WHAT IS EXPECTED:
From the line that contains "Terma MOA, 300 Вт, золото" to the end of the records below, copy every line exactly. Both the first and last of these lines count.

+ + + + + + +

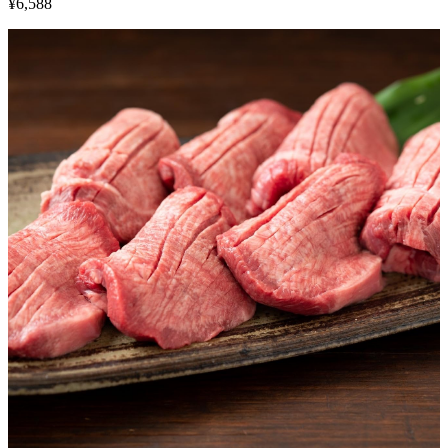
¥
6,588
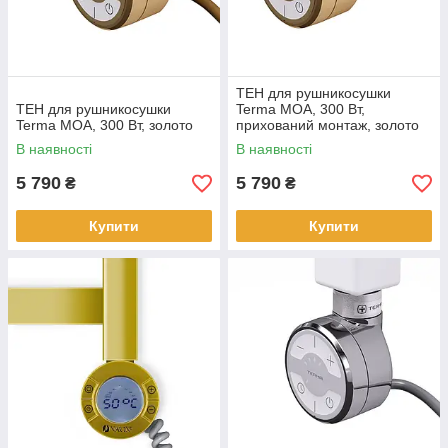
ТЕН для рушникосушки
ТЕН для рушникосушки
Terma MOA, 300 Вт,
Terma MOA, 300 Вт, золото
прихований монтаж, золото
В наявності
В наявності
5 790
5 790
₴
₴
Купити
Купити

+ + + + + + +

REPLY TO THE EXERCISE:
Terma MOA, 300 Вт, золото
прихований монтаж, золото
В наявності
В наявності
5 790
5 790
₴
₴
Купити
Купити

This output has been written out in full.